Data listing:
○ ○ ○ ○ ○
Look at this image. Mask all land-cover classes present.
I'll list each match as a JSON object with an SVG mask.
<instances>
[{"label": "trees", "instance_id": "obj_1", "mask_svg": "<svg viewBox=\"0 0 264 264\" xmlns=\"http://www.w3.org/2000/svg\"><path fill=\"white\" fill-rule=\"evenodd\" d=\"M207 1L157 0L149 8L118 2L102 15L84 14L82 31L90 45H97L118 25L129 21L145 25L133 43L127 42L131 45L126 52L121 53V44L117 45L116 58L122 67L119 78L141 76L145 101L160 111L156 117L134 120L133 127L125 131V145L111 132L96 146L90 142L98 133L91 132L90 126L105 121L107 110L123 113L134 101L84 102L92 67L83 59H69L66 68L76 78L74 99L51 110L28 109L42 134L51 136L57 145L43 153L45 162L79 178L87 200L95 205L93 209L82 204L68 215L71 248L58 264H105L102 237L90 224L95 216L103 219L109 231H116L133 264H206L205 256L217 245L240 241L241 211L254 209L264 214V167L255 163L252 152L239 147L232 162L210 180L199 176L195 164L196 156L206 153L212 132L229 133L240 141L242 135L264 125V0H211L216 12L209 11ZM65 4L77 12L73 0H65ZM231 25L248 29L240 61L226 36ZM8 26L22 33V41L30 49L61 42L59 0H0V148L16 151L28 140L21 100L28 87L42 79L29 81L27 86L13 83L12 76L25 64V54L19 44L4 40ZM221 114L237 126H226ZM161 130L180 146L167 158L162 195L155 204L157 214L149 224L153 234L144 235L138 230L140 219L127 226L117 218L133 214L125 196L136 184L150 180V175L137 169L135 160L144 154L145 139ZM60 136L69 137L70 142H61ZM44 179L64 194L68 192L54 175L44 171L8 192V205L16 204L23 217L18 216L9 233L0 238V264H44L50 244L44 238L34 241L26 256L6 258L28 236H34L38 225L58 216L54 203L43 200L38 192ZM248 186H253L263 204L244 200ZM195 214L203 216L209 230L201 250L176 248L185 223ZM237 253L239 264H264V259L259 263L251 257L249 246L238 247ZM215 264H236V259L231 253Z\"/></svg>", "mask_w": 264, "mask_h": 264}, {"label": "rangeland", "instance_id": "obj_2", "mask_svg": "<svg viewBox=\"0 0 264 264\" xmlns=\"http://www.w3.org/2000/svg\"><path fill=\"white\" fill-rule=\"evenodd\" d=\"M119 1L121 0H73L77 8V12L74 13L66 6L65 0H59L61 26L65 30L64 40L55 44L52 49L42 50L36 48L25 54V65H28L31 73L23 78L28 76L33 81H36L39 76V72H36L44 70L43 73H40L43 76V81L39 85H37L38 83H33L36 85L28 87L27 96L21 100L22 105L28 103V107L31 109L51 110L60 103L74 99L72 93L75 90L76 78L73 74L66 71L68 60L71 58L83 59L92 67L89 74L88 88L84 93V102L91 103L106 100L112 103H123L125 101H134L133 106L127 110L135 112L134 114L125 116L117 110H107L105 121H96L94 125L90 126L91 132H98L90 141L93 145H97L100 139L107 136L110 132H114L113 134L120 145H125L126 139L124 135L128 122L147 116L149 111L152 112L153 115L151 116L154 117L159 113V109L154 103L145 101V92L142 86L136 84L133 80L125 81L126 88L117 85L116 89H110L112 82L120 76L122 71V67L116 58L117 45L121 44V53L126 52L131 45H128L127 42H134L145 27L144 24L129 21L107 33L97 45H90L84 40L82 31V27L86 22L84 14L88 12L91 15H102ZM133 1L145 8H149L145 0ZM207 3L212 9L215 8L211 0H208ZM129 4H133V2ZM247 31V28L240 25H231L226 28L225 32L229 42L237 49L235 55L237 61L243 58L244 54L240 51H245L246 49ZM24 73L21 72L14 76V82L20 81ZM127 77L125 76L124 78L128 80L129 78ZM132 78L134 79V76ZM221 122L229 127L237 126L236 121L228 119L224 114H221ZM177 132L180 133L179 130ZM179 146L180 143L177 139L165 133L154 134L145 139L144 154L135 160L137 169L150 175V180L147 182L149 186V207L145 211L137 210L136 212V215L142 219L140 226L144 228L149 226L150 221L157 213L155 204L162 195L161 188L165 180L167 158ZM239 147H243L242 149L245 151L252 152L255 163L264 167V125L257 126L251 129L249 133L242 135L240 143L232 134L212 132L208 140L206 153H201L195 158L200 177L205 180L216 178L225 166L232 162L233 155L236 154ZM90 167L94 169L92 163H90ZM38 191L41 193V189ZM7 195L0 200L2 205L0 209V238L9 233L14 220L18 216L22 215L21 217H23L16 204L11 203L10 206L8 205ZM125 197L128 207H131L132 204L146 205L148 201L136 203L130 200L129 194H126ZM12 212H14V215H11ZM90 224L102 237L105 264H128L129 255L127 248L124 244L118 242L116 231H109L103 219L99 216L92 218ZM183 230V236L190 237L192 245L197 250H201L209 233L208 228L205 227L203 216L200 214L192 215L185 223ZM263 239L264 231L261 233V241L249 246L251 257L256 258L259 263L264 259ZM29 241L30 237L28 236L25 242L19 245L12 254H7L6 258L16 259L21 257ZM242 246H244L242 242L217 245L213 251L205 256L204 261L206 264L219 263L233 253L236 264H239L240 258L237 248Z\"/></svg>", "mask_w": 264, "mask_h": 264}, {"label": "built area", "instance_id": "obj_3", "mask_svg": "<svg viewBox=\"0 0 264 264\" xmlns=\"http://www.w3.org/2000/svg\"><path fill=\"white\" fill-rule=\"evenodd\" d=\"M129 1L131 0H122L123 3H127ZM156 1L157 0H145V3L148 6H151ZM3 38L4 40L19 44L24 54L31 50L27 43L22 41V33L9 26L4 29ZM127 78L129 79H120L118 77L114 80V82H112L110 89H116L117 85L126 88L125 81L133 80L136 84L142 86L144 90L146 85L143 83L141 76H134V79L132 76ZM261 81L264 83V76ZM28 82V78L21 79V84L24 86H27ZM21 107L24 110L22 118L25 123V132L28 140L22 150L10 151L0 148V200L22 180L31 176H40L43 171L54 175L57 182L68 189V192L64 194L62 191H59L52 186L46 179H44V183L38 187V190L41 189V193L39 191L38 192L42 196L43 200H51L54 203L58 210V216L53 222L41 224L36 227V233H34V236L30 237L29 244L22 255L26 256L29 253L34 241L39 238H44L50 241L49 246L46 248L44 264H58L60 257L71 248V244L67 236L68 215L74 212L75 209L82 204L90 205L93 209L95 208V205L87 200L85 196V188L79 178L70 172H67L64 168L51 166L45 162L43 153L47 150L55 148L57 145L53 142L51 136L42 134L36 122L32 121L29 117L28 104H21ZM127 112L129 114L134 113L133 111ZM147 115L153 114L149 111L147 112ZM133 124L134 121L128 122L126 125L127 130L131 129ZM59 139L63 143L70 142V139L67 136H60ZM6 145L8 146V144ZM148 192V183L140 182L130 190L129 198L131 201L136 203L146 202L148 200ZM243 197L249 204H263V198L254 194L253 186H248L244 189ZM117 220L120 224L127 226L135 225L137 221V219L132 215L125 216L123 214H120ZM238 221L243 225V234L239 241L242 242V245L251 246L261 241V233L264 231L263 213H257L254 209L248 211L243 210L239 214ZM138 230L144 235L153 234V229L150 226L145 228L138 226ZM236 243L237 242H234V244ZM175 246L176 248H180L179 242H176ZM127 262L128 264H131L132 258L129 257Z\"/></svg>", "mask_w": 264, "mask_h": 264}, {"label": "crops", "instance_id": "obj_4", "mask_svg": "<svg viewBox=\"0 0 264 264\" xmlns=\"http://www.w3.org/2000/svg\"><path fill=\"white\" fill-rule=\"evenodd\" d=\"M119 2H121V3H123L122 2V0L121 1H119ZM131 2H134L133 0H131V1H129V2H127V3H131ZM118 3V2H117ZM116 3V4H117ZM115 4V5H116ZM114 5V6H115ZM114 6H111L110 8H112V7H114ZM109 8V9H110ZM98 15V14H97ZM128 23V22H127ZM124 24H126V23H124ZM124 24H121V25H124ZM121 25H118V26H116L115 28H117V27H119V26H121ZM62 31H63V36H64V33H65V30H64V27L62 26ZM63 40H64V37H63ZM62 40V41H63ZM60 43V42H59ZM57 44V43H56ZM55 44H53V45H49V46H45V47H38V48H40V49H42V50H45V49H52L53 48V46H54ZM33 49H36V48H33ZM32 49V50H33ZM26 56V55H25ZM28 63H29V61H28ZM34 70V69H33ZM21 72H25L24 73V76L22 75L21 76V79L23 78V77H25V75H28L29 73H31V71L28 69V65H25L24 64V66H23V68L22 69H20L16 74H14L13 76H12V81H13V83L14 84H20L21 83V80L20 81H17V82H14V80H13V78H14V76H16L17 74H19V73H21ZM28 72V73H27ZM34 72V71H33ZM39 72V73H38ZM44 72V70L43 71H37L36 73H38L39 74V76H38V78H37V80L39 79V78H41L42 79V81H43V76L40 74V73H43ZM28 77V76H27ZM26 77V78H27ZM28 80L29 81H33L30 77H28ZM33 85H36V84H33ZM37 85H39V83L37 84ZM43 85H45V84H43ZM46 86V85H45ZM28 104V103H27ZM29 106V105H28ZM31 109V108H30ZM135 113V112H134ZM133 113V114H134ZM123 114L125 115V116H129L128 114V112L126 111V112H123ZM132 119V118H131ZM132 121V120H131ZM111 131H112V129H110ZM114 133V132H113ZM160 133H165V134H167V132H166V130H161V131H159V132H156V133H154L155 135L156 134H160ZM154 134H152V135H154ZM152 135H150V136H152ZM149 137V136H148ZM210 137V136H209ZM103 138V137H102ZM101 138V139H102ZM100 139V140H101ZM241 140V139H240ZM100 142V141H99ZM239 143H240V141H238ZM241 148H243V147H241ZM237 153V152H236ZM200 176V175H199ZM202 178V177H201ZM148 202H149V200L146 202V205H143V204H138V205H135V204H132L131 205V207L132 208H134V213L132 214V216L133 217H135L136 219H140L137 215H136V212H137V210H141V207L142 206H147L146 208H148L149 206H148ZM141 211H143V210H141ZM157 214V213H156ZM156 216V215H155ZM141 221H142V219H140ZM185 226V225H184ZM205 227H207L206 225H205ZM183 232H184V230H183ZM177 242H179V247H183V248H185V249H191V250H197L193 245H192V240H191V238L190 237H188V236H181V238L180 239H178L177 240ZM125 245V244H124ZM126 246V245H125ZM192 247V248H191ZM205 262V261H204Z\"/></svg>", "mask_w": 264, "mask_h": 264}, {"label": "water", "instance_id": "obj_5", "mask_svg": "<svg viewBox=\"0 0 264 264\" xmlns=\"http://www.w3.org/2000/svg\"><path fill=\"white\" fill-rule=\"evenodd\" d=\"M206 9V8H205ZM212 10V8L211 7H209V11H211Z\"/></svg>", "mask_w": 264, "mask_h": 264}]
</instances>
○ ○ ○ ○ ○
Aim:
Copy the data verbatim from its first line through the line containing "<instances>", including both of those lines.

Answer in full:
Look at this image. Mask all land-cover classes present.
I'll list each match as a JSON object with an SVG mask.
<instances>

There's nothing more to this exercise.